Friedrich Hölderlin als „Bibliothekar“ am Homburger Hof

Als Isaac von Sinclair von der verzweifelten psychischen Lage erfahren hatte, in der sich sein

Freund Hölderlin nach seiner Rückkehr aus Bordeaux und dem Erhalt der Nachricht vom Tod

Susette Gontards (am 22. Juni 1802) befand, lud er ihn im Juli 1802 wieder nach Homburg

ein. Doch es sollte noch anderthalb Jahre dauern, bis diese Absicht realisiert wurde.
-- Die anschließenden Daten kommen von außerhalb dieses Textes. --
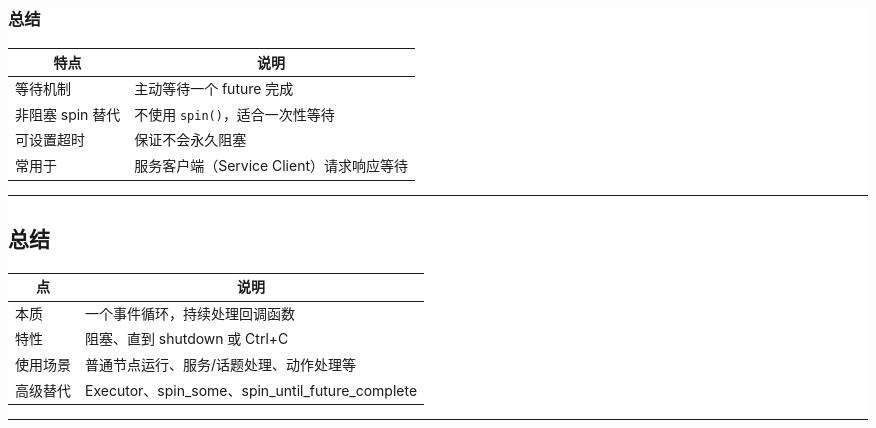 
### 总结

| 特点          | 说明                          |
| ----------- | --------------------------- |
| 等待机制        | 主动等待一个 future 完成            |
| 非阻塞 spin 替代 | 不使用 `spin()`，适合一次性等待        |
| 可设置超时       | 保证不会永久阻塞                    |
| 常用于         | 服务客户端（Service Client）请求响应等待 |

---


##  总结

| 点    | 说明                                                |
| ---- | ------------------------------------------------- |
| 本质   | 一个事件循环，持续处理回调函数                                   |
| 特性   | 阻塞、直到 shutdown 或 Ctrl+C                           |
| 使用场景 | 普通节点运行、服务/话题处理、动作处理等                              |
| 高级替代 | Executor、spin\_some、spin\_until\_future\_complete |

---

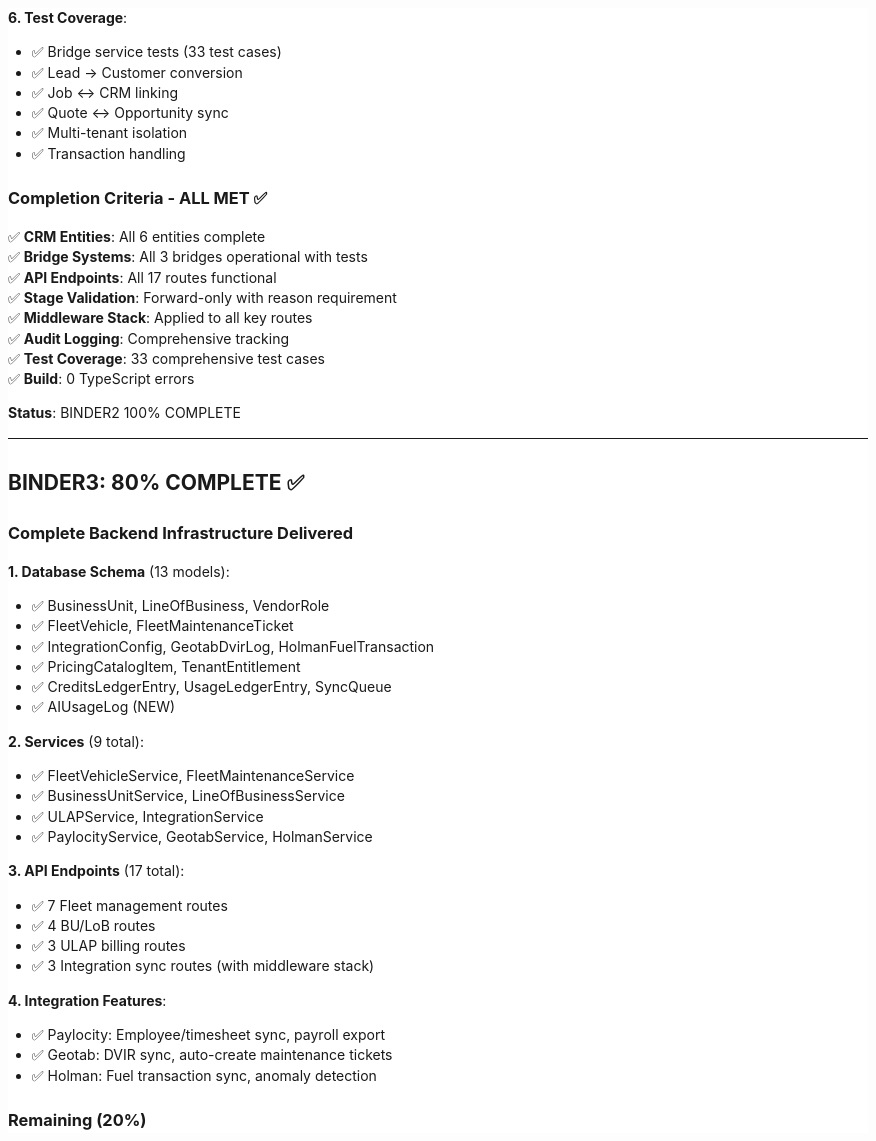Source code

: **6. Test Coverage**:
- ✅ Bridge service tests (33 test cases)
- ✅ Lead → Customer conversion
- ✅ Job ↔ CRM linking
- ✅ Quote ↔ Opportunity sync
- ✅ Multi-tenant isolation
- ✅ Transaction handling

### Completion Criteria - ALL MET ✅

✅ **CRM Entities**: All 6 entities complete  
✅ **Bridge Systems**: All 3 bridges operational with tests  
✅ **API Endpoints**: All 17 routes functional  
✅ **Stage Validation**: Forward-only with reason requirement  
✅ **Middleware Stack**: Applied to all key routes  
✅ **Audit Logging**: Comprehensive tracking  
✅ **Test Coverage**: 33 comprehensive test cases  
✅ **Build**: 0 TypeScript errors  

**Status**: BINDER2 100% COMPLETE

---

## BINDER3: 80% COMPLETE ✅

### Complete Backend Infrastructure Delivered

**1. Database Schema** (13 models):
- ✅ BusinessUnit, LineOfBusiness, VendorRole
- ✅ FleetVehicle, FleetMaintenanceTicket
- ✅ IntegrationConfig, GeotabDvirLog, HolmanFuelTransaction
- ✅ PricingCatalogItem, TenantEntitlement
- ✅ CreditsLedgerEntry, UsageLedgerEntry, SyncQueue
- ✅ AIUsageLog (NEW)

**2. Services** (9 total):
- ✅ FleetVehicleService, FleetMaintenanceService
- ✅ BusinessUnitService, LineOfBusinessService
- ✅ ULAPService, IntegrationService
- ✅ PaylocityService, GeotabService, HolmanService

**3. API Endpoints** (17 total):
- ✅ 7 Fleet management routes
- ✅ 4 BU/LoB routes
- ✅ 3 ULAP billing routes
- ✅ 3 Integration sync routes (with middleware stack)

**4. Integration Features**:
- ✅ Paylocity: Employee/timesheet sync, payroll export
- ✅ Geotab: DVIR sync, auto-create maintenance tickets
- ✅ Holman: Fuel transaction sync, anomaly detection

### Remaining (20%)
Dazwischen lag das Treffen in Regensburg, ebenfalls auf Einladung Sinclairs, der dort bei der

Reichsdeputation für die Interessen der Landgrafschaft Hessen-Homburg verhandelte, und

Hölderlins Begegnung mit dem Landgrafen, aus der die Arbeit an der Friedrich Ludwig

gewidmeten Hymne „Patmos“ folgte. Im Sommer 1803 wiederholte Sinclair die Einladung

und versprach in einem Brief an Hölderlins Mutter, aus seiner Besoldung 200 Gulden für den

Freund zur Verfügung zu stellen. Im Mai 1804 schließlich beschloss Sinclair, den Landgrafen

zu bitten, Hölderlin pro forma als Hofbibliothekar anzustellen.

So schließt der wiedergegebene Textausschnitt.